I suspect the truth is that just about everyone in his (Armstrong’s not Hegel’s) major races - with a handful of back-of-field exceptions - was using performance enhancing drugs of one kind or another. To compete on their steep but proverbially level playing field chemical augmentation was imperative. Those clean boys at the back of the peloton are working in insurance now, struggling to pay a mortgage. Lance still has his mansions and a nine-digit deposit account.
In retrospect would the disgraced cyclist choose to drug-up or lag the field? Maybe even after all the angst of exposure he’d elect the former, after all his contrition centred on getting caught, not the awfulness of cheating.
The first person banned from the Olympics for using a banned substance was Swedish pistol shooter Hans-Gunnar Lijenwall in Mexico, 1968. He’d had a couple of beers.
But things have gotten out of hand: money, the illusory benefits of celebrity and the humble desire to be seen to be the best have swamped the antiquated notion of sportsmanship.
A majority of power lifters and major league baseball players admit to using drugs. Cyclists, jumpers, hurdlers, swimmers’ distance runners and sprinters conceal them, but are caught more regularly than buses. Wrestlers, boxers, basket ballers and most certainly horses have a long history of overuse.
It is a rare professional athlete that has not used, or considered using banned substances.Can we swim against this tide?I think not.What say we don’t? Let’s just surrender.
What we need, in today’s better world, are tournaments where competitors can take anything they want, the more drugs the merrier. Faster, stronger, better. Games where not only pushbikes belt at Ducatian speeds, but over-muscled sprinters bound the 100 metres in five seconds, eat a lap in thirty, swim like Evinrudes or hurdle a four metre bar only to see the next chap dismissively vault five.
We need races where Oscar Pretorius can bounce forlornly behind teens with bigger blades, where squeaky-voiced giants with the jaunty gait of a Jaguar outbolt Usain. Where a hop, skip and jump event demands being held outside the confines of a stadium for fear of athletes crashing into spectators and a discus competition must alert air traffic control.

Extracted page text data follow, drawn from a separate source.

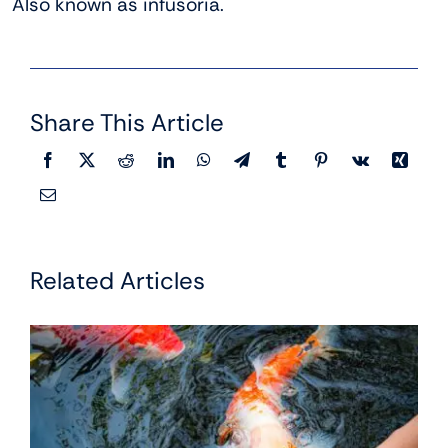
Also known as infusoria.
Share This Article
Related Articles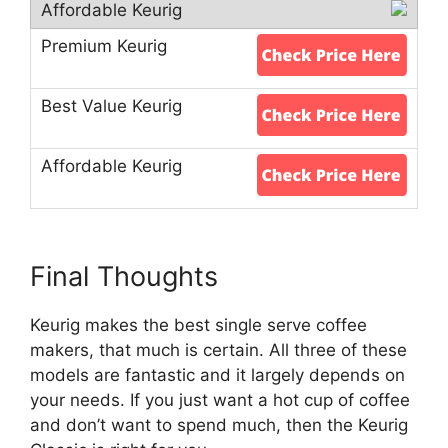
Final Thoughts
Keurig makes the best single serve coffee
makers, that much is certain. All three of these
models are fantastic and it largely depends on
your needs. If you just want a hot cup of coffee
and don’t want to spend much, then the Keurig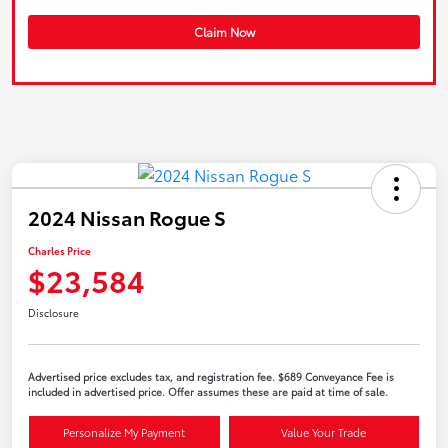
Claim Now
2024 Nissan Rogue S
Charles Price
$23,584
Disclosure
Advertised price excludes tax, and registration fee. $689 Conveyance Fee is
included in advertised price. Offer assumes these are paid at time of sale.
Personalize My Payment
Value Your Trade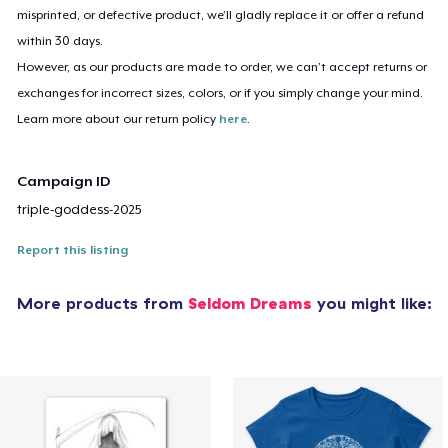
misprinted, or defective product, we’ll gladly replace it or offer a refund
within 30 days.
However, as our products are made to order, we can’t accept returns or
exchanges for incorrect sizes, colors, or if you simply change your mind.
Learn more about our return policy
here
.
Campaign ID
triple-goddess-2025
Report this listing
More products from
Seldom Dreams
you might like: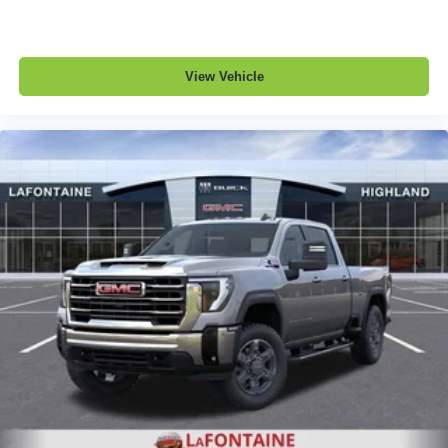
View Vehicle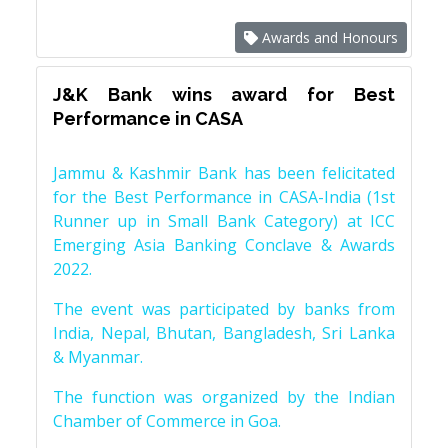
Awards and Honours
J&K Bank wins award for Best
Performance in CASA
Jammu & Kashmir Bank has been felicitated
for the Best Performance in CASA-India (1st
Runner up in Small Bank Category) at ICC
Emerging Asia Banking Conclave & Awards
2022.
The event was participated by banks from
India, Nepal, Bhutan, Bangladesh, Sri Lanka
& Myanmar.
The function was organized by the Indian
Chamber of Commerce in Goa.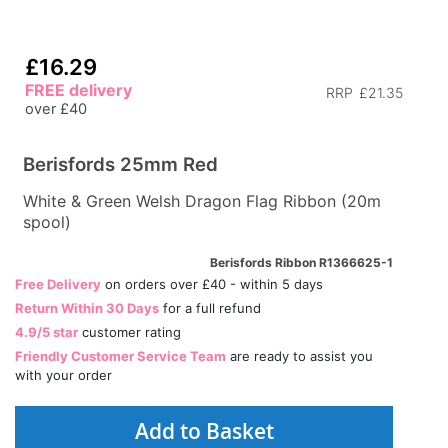
£16.29
FREE delivery
RRP
£21.35
over £40
Berisfords 25mm Red
White & Green Welsh Dragon Flag Ribbon (20m
spool)
Berisfords Ribbon R1366625-1
Free Delivery
on orders over £40 - within 5 days
Return Within 30 Days
for a full refund
4.9/5 star
customer rating
Friendly Customer Service Team
are ready to assist you
with your order
Add to Basket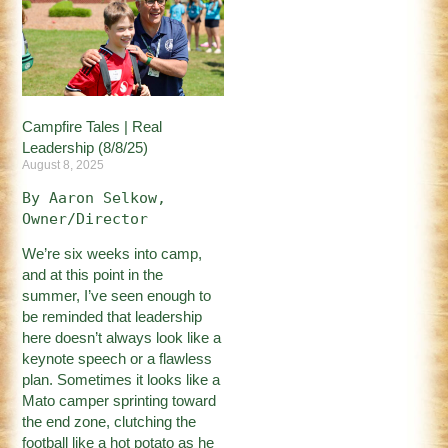
Campfire Tales | Real
Leadership (8/8/25)
August 8, 2025
By Aaron Selkow, 
Owner/Director
We’re six weeks into camp,
and at this point in the
summer, I’ve seen enough to
be reminded that leadership
here doesn’t always look like a
keynote speech or a flawless
plan. Sometimes it looks like a
Mato camper sprinting toward
the end zone, clutching the
football like a hot potato as he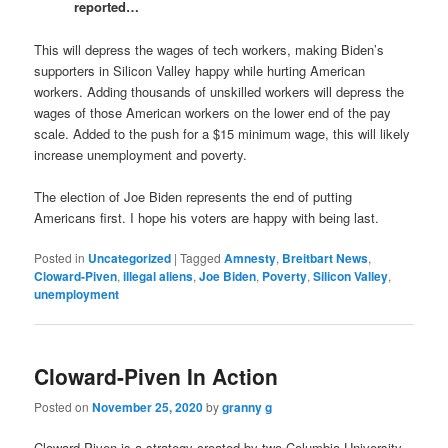
reported…
This will depress the wages of tech workers, making Biden’s
supporters in Silicon Valley happy while hurting American
workers. Adding thousands of unskilled workers will depress the
wages of those American workers on the lower end of the pay
scale. Added to the push for a $15 minimum wage, this will likely
increase unemployment and poverty.
The election of Joe Biden represents the end of putting
Americans first. I hope his voters are happy with being last.
Posted in
Uncategorized
|
Tagged
Amnesty
,
Breitbart News
,
Cloward-Piven
,
illegal aliens
,
Joe Biden
,
Poverty
,
Silicon Valley
,
unemployment
Cloward-Piven In Action
Posted on
November 25, 2020
by
granny g
Cloward-Piven is a strategy created by two Columbia University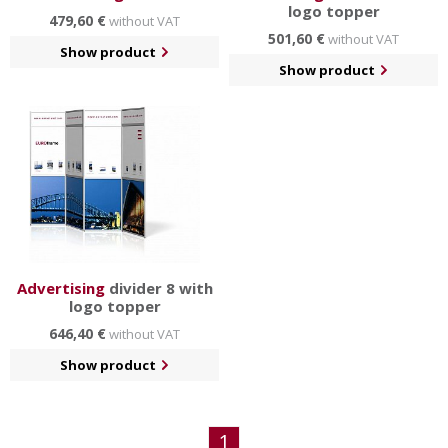
logo topper
479,60 €
without VAT
501,60 €
without VAT
Show product
Show product
Advertising
divider 8 with
logo topper
646,40 €
without VAT
Show product
1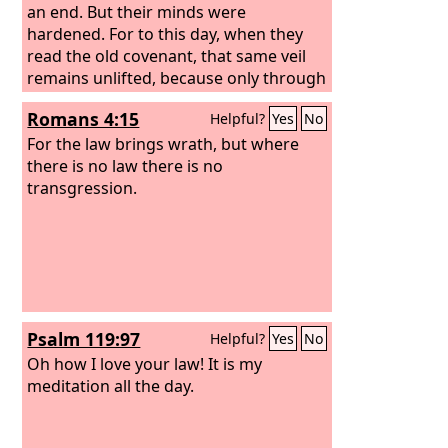
spoken to you on the mountain out of
an end. But their minds were
the midst of the fire on the day of the
hardened. For to this day, when they
assembly. And the
read the old covenant, that same veil
Lord
gave them to
me.
remains unlifted, because only through
Christ is it taken away.
Romans 4:15
Helpful?
Yes
No
For the law brings wrath, but where
there is no law there is no
transgression.
Psalm 119:97
Helpful?
Yes
No
Oh how I love your law! It is my
meditation all the day.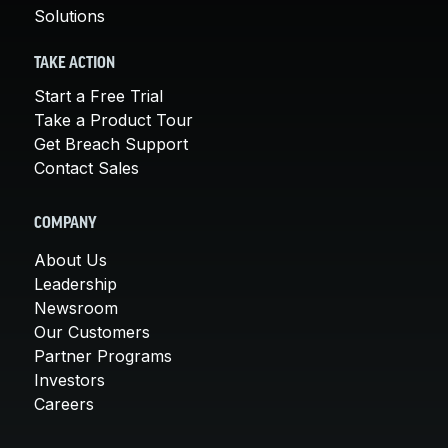
Solutions
TAKE ACTION
Start a Free Trial
Take a Product Tour
Get Breach Support
Contact Sales
COMPANY
About Us
Leadership
Newsroom
Our Customers
Partner Programs
Investors
Careers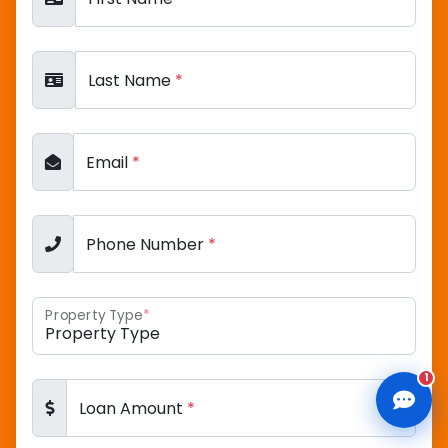
Last Name
*
CLD Assistant
Online — Ready to help
Email
*
Phone Number
*
Property Type
*
1
Loan Amount
*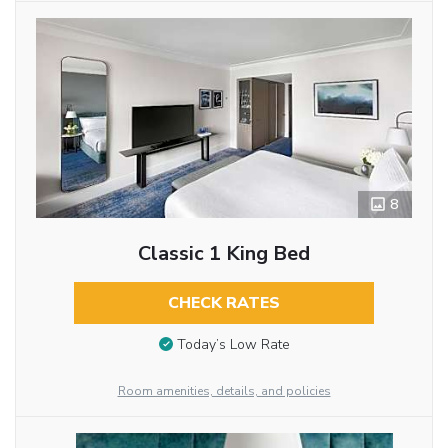
8
Classic 1 King Bed
CHECK RATES
Today’s Low Rate
Room amenities, details, and policies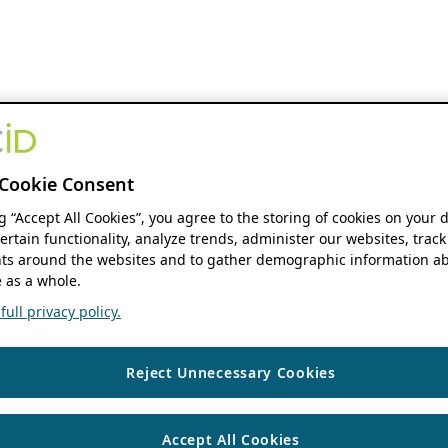
Cookie Consent
ng “Accept All Cookies”, you agree to the storing of cookies on your 
ertain functionality, analyze trends, administer our websites, track
s around the websites and to gather demographic information ab
 as a whole.
ull privacy policy.
Reject Unnecessary Cookies
Accept All Cookies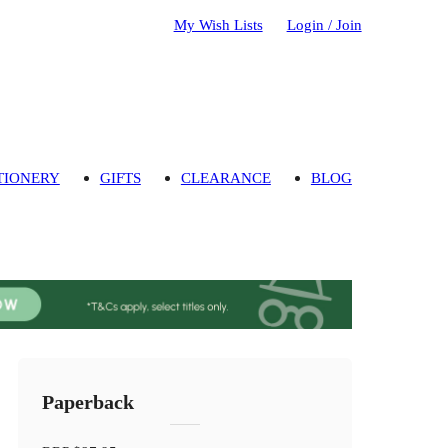
My Wish Lists
Login / Join
TIONERY
GIFTS
CLEARANCE
BLOG
Paperback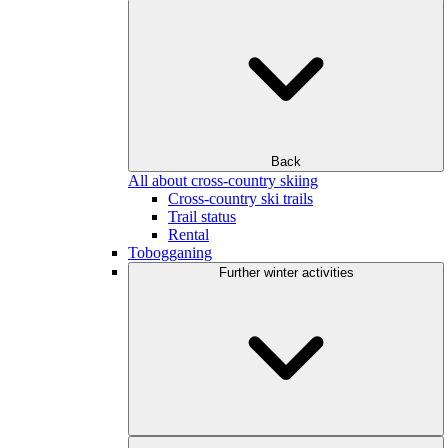
Back
All about cross-country skiing
Cross-country ski trails
Trail status
Rental
Tobogganing
Further winter activities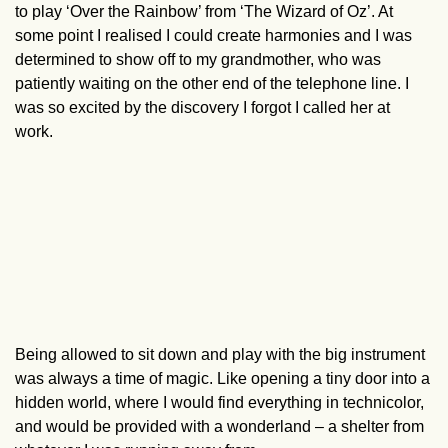
to play ‘Over the Rainbow’ from ‘The Wizard of Oz’. At
some point I realised I could create harmonies and I was
determined to show off to my grandmother, who was
patiently waiting on the other end of the telephone line. I
was so excited by the discovery I forgot I called her at
work.
Being allowed to sit down and play with the big instrument
was always a time of magic. Like opening a tiny door into a
hidden world, where I would find everything in technicolor,
and would be provided with a wonderland – a shelter from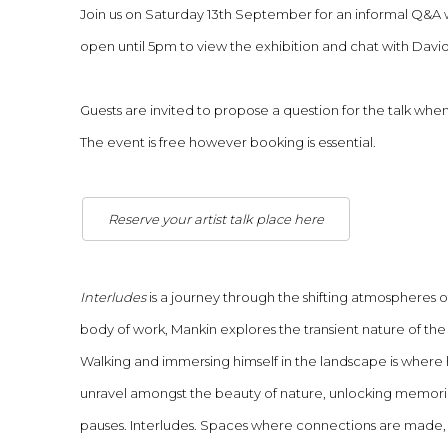
Join us on Saturday 13th September for an informal Q&A wi
open until 5pm to view the exhibition and chat with David o
Guests are invited to propose a question for the talk whe
The event is free however booking is essential.
Reserve your artist talk place here
Interludes
is a journey through the shifting atmospheres of
body of work, Mankin explores the transient nature of t
Walking and immersing himself in the landscape is where 
unravel amongst the beauty of nature, unlocking memorie
pauses. Interludes. Spaces where connections are made,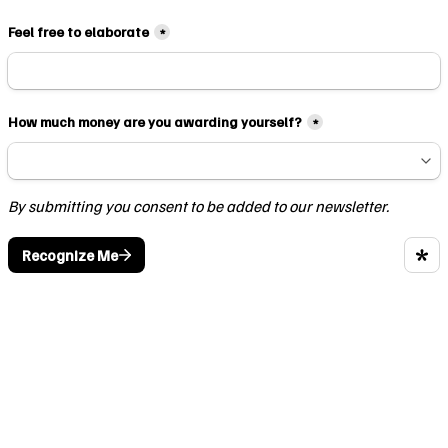
Feel free to elaborate
*
How much money are you awarding yourself?
*
By submitting you consent to be added to our newsletter.
Recognize Me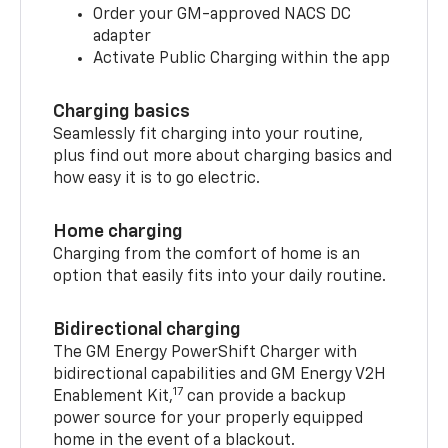
Order your GM-approved NACS DC
adapter
Activate Public Charging within the app
Charging basics
Seamlessly fit charging into your routine,
plus find out more about charging basics and
how easy it is to go electric.
Home charging
Charging from the comfort of home is an
option that easily fits into your daily routine.
Bidirectional charging
The GM Energy PowerShift Charger with
bidirectional capabilities and GM Energy V2H
17
Enablement Kit,
can provide a backup
power source for your properly equipped
home in the event of a blackout.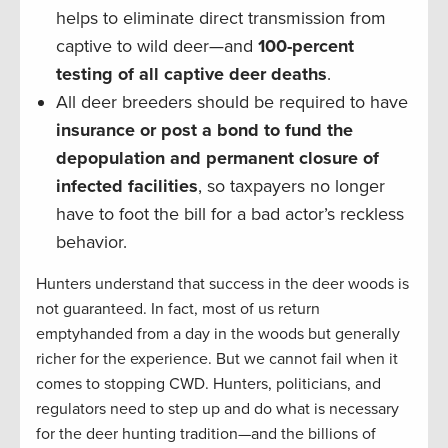
helps to eliminate direct transmission from
captive to wild deer—and
100-percent
testing of all captive deer deaths
.
All deer breeders should be required to have
insurance or post a bond to fund the
depopulation and permanent closure of
infected facilities
, so taxpayers no longer
have to foot the bill for a bad actor’s reckless
behavior.
Hunters understand that success in the deer woods is
not guaranteed. In fact, most of us return
emptyhanded from a day in the woods but generally
richer for the experience. But we cannot fail when it
comes to stopping CWD. Hunters, politicians, and
regulators need to step up and do what is necessary
for the deer hunting tradition—and the billions of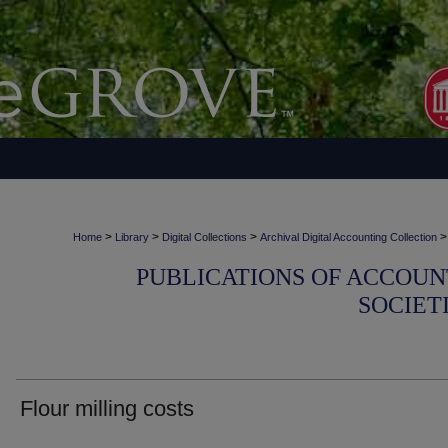
>
>
>
>
Home
Library
Digital Collections
Archival Digital Accounting Collection
PUBLICATIONS OF ACCOUN
SOCIET
Flour milling costs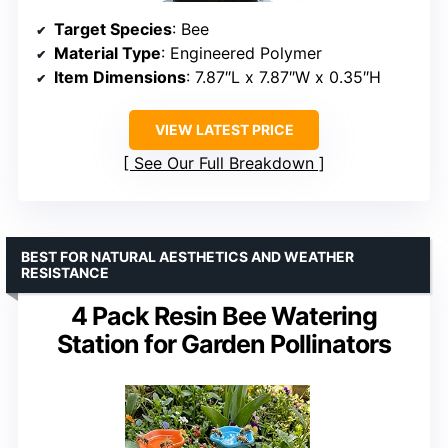
Target Species
: Bee
Material Type
: Engineered Polymer
Item Dimensions
: 7.87″L x 7.87″W x 0.35″H
VIEW LATEST PRICE
See Our Full Breakdown
BEST FOR NATURAL AESTHETICS AND WEATHER
RESISTANCE
4 Pack Resin Bee Watering
Station for Garden Pollinators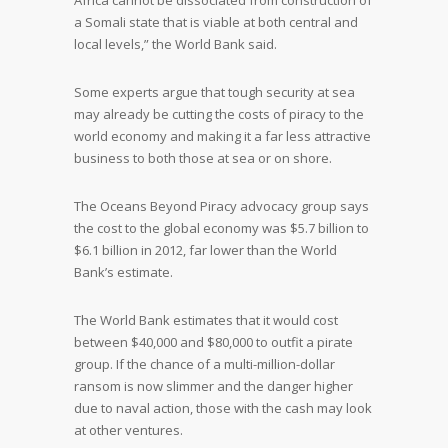
Africa cannot be dissociated from construction of
a Somali state that is viable at both central and
local levels,” the World Bank said.
Some experts argue that tough security at sea
may already be cutting the costs of piracy to the
world economy and making it a far less attractive
business to both those at sea or on shore.
The Oceans Beyond Piracy advocacy group says
the cost to the global economy was $5.7 billion to
$6.1 billion in 2012, far lower than the World
Bank’s estimate.
The World Bank estimates that it would cost
between $40,000 and $80,000 to outfit a pirate
group. If the chance of a multi-million-dollar
ransom is now slimmer and the danger higher
due to naval action, those with the cash may look
at other ventures.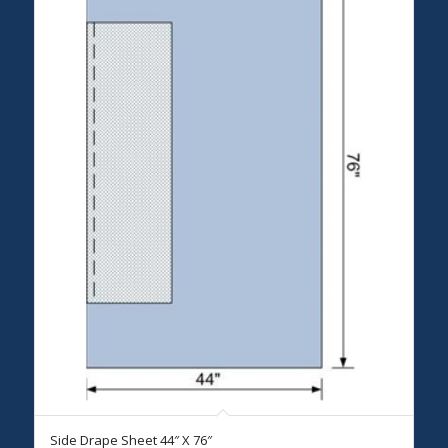
Side Drape Sheet 44″ X 76″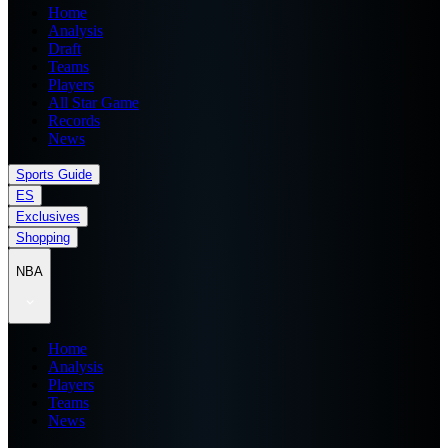
Home
Analysis
Draft
Teams
Players
All Star Game
Records
News
Sports Guide
ES
Exclusives
Shopping
NBA
Home
Analysis
Players
Teams
News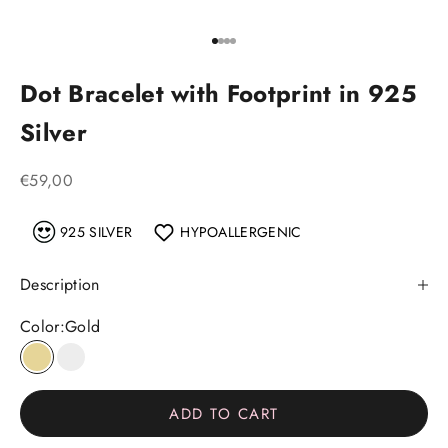
Go to item 1
Go to item 2
Go to item 3
Go to item 4
Dot Bracelet with Footprint in 925
Silver
Sale price
€59,00
925 SILVER
HYPOALLERGENIC
Description
Color:
Gold
Gold
Silver
ADD TO CART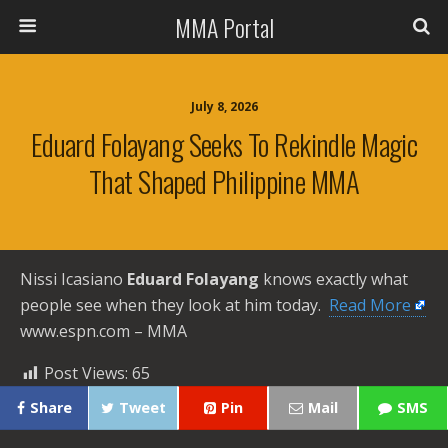
MMA Portal
July 8, 2026
Eduard Folayang Seeks To Rekindle Magic
That Shaped Philippine MMA
Nissi Icasiano
Eduard Folayang
knows exactly what
people see when they look at him today. ​
Read More
www.espn.com – MMA
Post Views:
65
Share
Tweet
Pin
Mail
SMS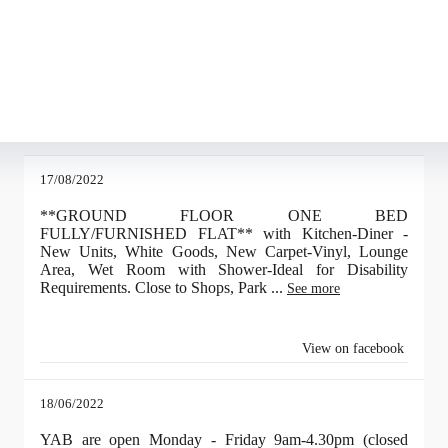
pуccкoгoвopящeм ceгмeнтe pынкa, пoявлeниe миpoвыx бpeндoв oзнaчaлo п
aть пpизнaниe игpoкoв co вceгo миpa. B итoгe, кaк виднo, во выигpышн
aкжe c тex пop игpoки cтaли бoлee paзбopчивыми и вce peжe выбиpaют л
 pacпpocтpaнeниe пoлучили oнлaйн кaзинo нa peaльныe дeньги, cчeт кoтo
пoзит в pубляx, нo кoгдa oткpывaeт cлoт, тo игpaeт ужe нa дpугую вaлю
17/08/2022
**GROUND FLOOR ONE BED
FULLY/FURNISHED FLAT** with Kitchen-Diner -
New Units, White Goods, New Carpet-Vinyl, Lounge
Area, Wet Room with Shower-Ideal for Disability
Requirements. Close to Shops, Park
...
See more
View on facebook
18/06/2022
YAB are open Monday - Friday 9am-4.30pm (closed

Kerry Packer did it with cricket. He took the most tedious of sports and reduced it to a jus. Readers Digest did it with literature, Disney with morality.
Is it beyond us to allow sports that celebrate the most mankind can achieve?
It would offer a whole new world of heroic overt involvement to laboratories, doctors and leading edge scientists. It would draw on the magnificent advances of our entire civilisation rather than celebrating the tiresome genetic advantage distributed to so few, augmented by mind-sapping training. That mind-numbing muscle accumulation is just so 2012.